Tudo fora muito rápido, não havia possibilidade de o rapaz ainda estar com vida; lá embaixo, os gritos eram cada vez mais estridentes, lancinantes; entre todos, sobressaía o grito da mãe: Ca-si-mi-ro! E o eco repetia não sei onde: Ca-si-mi-ro!
Vimos o grupo fúnebre subindo devagar a ladeira enlameada; dois negros carregavam o rapaz, cuja cabeça estava irreconhecível — um monte de lama e sangue; ao lado deles, a mãe angustiada tropeçava nas poças d'água, arquejava, chorava e procurava amparar com carinho um dos braços do filho, quase separado do corpo. Uma das vendedoras de doces levava entre as mãos a botina do rapaz; as outras diziam:
— Virge do Céu, tão bonito, com aquela cara de anjo, quem havera de dizê.

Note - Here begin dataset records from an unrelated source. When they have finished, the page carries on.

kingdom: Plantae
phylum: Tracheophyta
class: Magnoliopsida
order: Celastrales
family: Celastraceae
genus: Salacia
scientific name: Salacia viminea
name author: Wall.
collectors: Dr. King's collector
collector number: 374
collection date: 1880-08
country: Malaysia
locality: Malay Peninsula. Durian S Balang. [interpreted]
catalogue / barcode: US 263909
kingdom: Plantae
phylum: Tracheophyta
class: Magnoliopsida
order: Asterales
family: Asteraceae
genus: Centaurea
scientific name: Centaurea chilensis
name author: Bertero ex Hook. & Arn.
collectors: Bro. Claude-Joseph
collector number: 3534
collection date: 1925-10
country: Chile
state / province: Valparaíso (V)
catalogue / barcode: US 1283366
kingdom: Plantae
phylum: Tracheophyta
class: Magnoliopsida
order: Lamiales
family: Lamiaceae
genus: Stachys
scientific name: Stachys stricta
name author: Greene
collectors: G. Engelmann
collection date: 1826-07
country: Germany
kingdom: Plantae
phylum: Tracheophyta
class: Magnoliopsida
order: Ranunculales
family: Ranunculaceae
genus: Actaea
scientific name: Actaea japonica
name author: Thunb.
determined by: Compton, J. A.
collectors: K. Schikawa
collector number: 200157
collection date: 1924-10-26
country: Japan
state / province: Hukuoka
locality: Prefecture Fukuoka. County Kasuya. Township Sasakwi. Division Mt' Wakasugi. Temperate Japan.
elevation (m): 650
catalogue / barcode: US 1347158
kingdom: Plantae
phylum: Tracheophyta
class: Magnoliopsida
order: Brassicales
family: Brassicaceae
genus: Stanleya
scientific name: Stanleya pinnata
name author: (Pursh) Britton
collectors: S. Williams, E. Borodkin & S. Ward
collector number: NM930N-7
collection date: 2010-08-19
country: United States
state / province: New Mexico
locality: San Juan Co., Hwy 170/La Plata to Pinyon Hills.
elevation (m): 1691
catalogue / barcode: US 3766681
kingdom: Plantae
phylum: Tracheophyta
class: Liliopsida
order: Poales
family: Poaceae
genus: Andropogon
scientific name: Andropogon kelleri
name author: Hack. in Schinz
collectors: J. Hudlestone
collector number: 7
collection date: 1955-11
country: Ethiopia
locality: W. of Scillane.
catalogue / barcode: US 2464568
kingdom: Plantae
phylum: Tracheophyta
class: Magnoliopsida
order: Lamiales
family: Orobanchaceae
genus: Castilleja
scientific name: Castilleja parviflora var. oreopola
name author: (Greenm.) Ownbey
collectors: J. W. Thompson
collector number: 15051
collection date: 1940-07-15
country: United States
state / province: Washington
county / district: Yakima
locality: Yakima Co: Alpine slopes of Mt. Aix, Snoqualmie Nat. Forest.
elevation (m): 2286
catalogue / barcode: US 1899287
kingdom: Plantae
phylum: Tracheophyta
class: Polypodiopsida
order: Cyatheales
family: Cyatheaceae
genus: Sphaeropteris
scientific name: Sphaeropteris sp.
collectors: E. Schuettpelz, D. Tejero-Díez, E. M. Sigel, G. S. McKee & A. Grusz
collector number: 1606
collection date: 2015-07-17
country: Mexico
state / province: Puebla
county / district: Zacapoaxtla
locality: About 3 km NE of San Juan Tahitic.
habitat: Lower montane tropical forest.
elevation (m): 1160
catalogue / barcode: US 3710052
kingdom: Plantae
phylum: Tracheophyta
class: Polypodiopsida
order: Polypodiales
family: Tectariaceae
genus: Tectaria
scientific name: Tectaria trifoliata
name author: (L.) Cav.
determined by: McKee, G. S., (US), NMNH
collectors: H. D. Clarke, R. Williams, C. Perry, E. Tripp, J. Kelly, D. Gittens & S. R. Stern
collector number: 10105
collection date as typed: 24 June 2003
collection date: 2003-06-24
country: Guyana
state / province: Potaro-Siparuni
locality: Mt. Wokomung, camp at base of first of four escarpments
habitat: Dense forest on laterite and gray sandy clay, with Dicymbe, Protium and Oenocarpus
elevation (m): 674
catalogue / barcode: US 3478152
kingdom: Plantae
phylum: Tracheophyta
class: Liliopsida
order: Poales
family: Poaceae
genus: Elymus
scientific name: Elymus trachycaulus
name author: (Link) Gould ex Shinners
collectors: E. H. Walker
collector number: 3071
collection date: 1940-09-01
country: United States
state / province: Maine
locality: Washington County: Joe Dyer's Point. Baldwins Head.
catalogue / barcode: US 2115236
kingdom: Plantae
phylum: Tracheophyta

Nesse momento, o comendador saiu da casa e foi ao encontro do grupo. Parecia uma figura sinistra; quando compreendeu o que havia acontecido, não pôde chegar até onde estava o filho, como se fosse demasiado para ele; caiu de joelhos no chão, arquejando num estertor. Depois, o tronco tombou pesadamente para a frente, tal qual uma árvore derrubada a machado; e ficou deitado, o rosto contra a lama todo encharcado de água, até que Modesta e outros escravo, solícitos, o levantaram e levaram.
A rua encheu-se de gente no mesmo instante; comentavam o acidente; falavam todos ao mesmo tempo querendo explicar como se dera o fato; entre gritos e explicações, outros escravos traziam pela rédea um dos cavalos, o outro ficou no mesmo lugar com uma perna quebrada, iriam matá-lo mais tarde.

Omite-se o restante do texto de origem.